According to reports, roughly 10 percent of the company’s 57 plants, including two overseas sites, will be shut, and expansion of a site in Slovakia where LCD televisions for the European market are assembled has been delayed.
Sony has said it will trim spending in semiconductors and will outsource a part of the production it had planned for image sensors for cell phones.
“Based on such measures, Sony is planning to reduce investment in the electronics business by approximately 30 percent in the fiscal year ending March 31, 2010,” the company said in a statement.
Sony has adjusted production and lowered inventories, but tough times demand more drastic efforts. (See: statement from Sony)
The cost-cutting plan includes postponing an investment to boost production of liquid crystal display TVs in Slovakia because of a plunge in European demand for flat-panel TVs.
"These initiatives are in response to the sudden and rapid changes in the global economic environment," Sony said. The cost of the job cuts and plant shutdowns will be disclosed next year when the company updates its forecast for the fiscal year.
Apart from the 8,000 electronics job losses, Sony would cut at least 8,000 temporary jobs in the same sector by the end of March 2010, said Naofumi Hara, senior vice president of Sony, adding that temporary workers are not counted in the tally of Sony's global work force.
Sony recently slashed its full-year earnings projection, citing weaker consumer demand and a stronger yen.

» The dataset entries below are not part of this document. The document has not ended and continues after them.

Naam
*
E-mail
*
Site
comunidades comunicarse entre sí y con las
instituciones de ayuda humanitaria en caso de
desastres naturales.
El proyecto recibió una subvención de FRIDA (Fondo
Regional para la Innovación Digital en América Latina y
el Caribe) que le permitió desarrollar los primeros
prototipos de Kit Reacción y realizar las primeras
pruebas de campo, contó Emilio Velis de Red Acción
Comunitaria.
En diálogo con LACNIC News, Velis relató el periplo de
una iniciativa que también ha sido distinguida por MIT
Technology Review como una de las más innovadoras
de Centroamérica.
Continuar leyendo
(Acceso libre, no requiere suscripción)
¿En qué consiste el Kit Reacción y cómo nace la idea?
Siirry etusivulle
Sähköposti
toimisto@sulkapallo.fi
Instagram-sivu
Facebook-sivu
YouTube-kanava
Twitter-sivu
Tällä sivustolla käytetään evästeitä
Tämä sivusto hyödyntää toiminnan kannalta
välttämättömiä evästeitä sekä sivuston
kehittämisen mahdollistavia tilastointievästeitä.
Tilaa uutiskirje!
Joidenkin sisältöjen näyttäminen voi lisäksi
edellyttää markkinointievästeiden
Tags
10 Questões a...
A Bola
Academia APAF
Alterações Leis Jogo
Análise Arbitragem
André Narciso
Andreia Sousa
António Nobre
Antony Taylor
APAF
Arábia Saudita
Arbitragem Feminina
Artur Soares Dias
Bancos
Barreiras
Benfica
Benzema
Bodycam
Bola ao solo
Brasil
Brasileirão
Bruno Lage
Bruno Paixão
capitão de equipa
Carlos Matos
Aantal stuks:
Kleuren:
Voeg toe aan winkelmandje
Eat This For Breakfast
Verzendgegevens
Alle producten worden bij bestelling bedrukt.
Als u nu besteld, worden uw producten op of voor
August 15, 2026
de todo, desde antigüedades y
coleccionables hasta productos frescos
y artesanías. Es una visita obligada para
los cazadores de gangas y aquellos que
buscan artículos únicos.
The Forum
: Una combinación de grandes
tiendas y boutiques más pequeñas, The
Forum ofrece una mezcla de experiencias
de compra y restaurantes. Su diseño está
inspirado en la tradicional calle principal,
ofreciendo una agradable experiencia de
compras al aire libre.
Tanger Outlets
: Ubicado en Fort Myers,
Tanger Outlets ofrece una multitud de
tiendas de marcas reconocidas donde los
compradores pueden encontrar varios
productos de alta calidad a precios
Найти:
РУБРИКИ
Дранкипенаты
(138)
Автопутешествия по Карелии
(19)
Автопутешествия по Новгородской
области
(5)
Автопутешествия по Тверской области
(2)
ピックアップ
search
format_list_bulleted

For the fiscal year through March 2009, it is expecting a $1.5 billion (150 billion yen) profit, down 59 percent from the previous year.
Still, many analysts say that Sony’s downsizing will not be enough to offset a global economic downturn.
Hara said it was unclear whether a further revision will be needed for the current fiscal year.
The announcement of the layoffs was made after the Tokyo market closed; Sony shares closed up 3.9 percent.